Email: t.moore@icmacentre.ac.uk

Type of module:

Summary module description:

The module introduces students to key current debates within the field of economic history, drawing on the active research interests of members of faculty.


Aims:

This module aims to familiarise students with a variety of themes and research questions in economic history, to encourage them to think about the differing concerns and approaches used by economic historians in different areas, and to explore the ways in which economic history research in different areas has developed and changed over time. The module uses a wide variety of case studies presented by members of faculty and/or invited external guest speakers drawing on their own research specialisms. 
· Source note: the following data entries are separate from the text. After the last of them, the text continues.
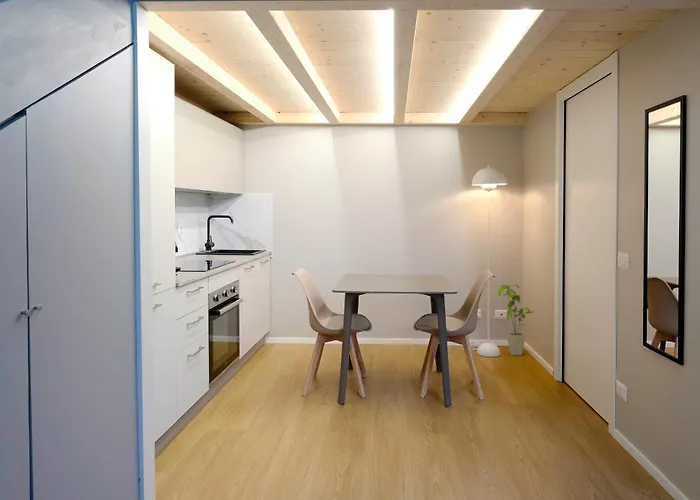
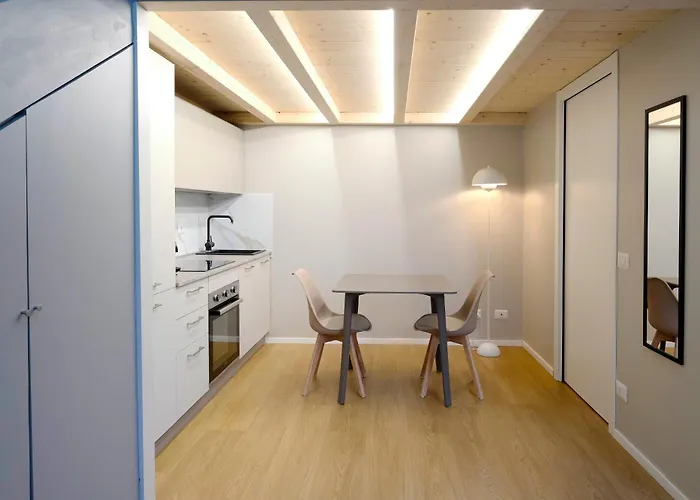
- house plant [497,284,534,356]
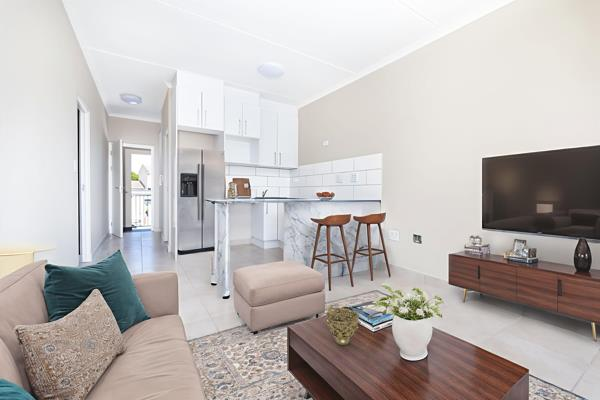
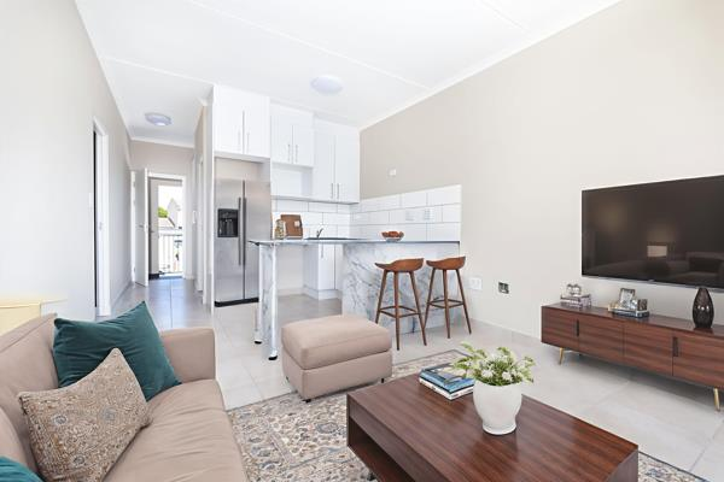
- decorative bowl [325,306,360,346]
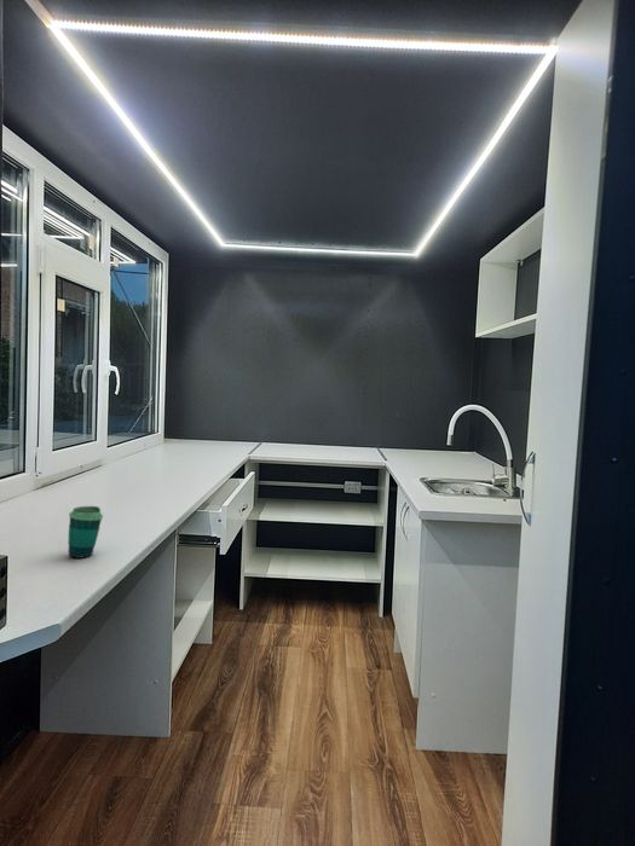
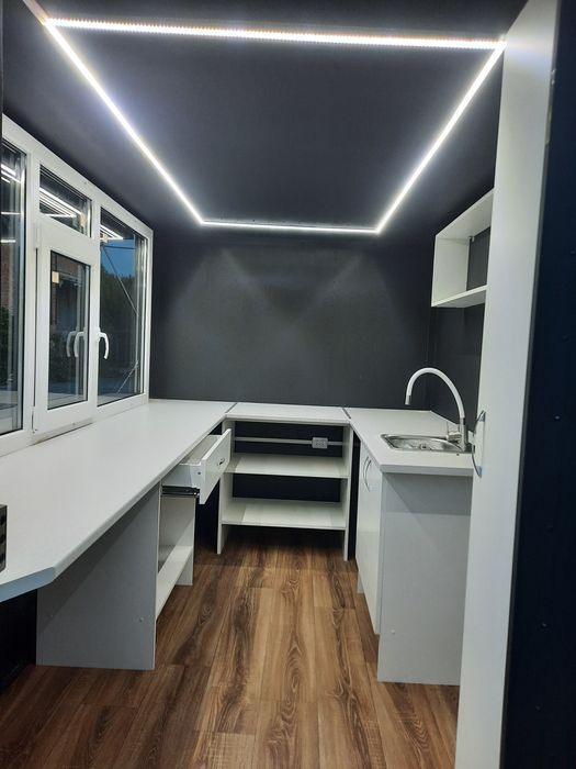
- cup [67,505,104,560]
Assessable learning outcomes:
By the end of the module it is expected that the student will be able to:
•Engage with different disciplines, methods, and conceptual approaches within economic history research and practice
•Discuss in detail changing methods, conceptual approaches, and key themes within the historiography of a specific case study or type of economic history.
•Articulate the value of different approaches, including interdisciplinary approaches, to the study of economic history
•Critically assess the impact of primary sources on the practice of different types of history

Additional outcomes:
The module also aims to encourage the development of oral communication skills and the students’ effectiveness in group situations.

Outline content:

The module will introduce the students to a variety of current themes that are of interest to economic historians, chosen according to the specialisms of the research staff members of the Centre for Institutions and Economic History. An introductory seminar will examine the ways in which economic history combines the methodologies of history and economics, and examine several of the key areas of research in economic history. The following weekly seminars will discuss current themes in economic history, ranging from the Ancient World to nowadays, and covering a variety of topics such as trade, finance, modernisation, entrepreneurship, etc. Each seminar will focus on a particular theme chosen to illuminate the nature and problems of a particular type of economic history. Over the course as a whole, students will analyse primary sources, secondary literature, and methodological and theoretical material. 


Global context:

The particular seminars vary from year to year but frequently cover case studies relating to different countries or issues of global relevance.


Brief description of teaching and learning methods:

The course is taught through seminars involving readings of primary and secondary material relating to case studies in particular themes in economic history, in addition to readings on conceptual, historiographical or methodological questions as appropriate. Where appropriate, seminars will be jointly taught by two members of staff, focusing on different case studies or concerns, to encourage students to engage with multiple approaches and to question the relationship between disciplines within history and particular methods or approaches. 


Contact hours:
  Autumn Spring Summer
Seminars 20
Guided independent study: 180
       
Total hours by term 200
       
Total hours for module 200

Summative Assessment Methods:
Method Percentage
Written assignment including essay 100

Summative assessment- Examinations:
N/A

Summative assessment- Coursework and in-class tests:
The module will be assessed by one essay of 4,000 words (excluding endnotes/footnotes and bibliography) to be submitted by week 1 of the Spring Term.

Formative assessment methods:

Students will develop their ideas and receive formative feedback from faculty and their peers during the seminars.


Penalties for late submission:
Penalties for late submission on this module are in accordance with the University policy. Please refer to page 5 of the Postgraduate Guide to Assessment for further information: http://www.reading.ac.uk/internal/exams/student/exa-guidePG.aspx

Assessment requirements for a pass:
50%

Reassessment arrangements:
A further essay of 4,000 words to be submitted by 1 September.

Additional Costs (specified where applicable):
1) Required text books:
2) Specialist equipment or materials:
3) Specialist clothing, footwear or headgear:
4) Printing and binding:
5) Computers and devices with a particular specification:
6) Travel, accommodation and subsistence:

Last updated: 10 April 2019

THE INFORMATION CONTAINED IN THIS MODULE DESCRIPTION DOES NOT FORM ANY PART OF A STUDENT'S CONTRACT.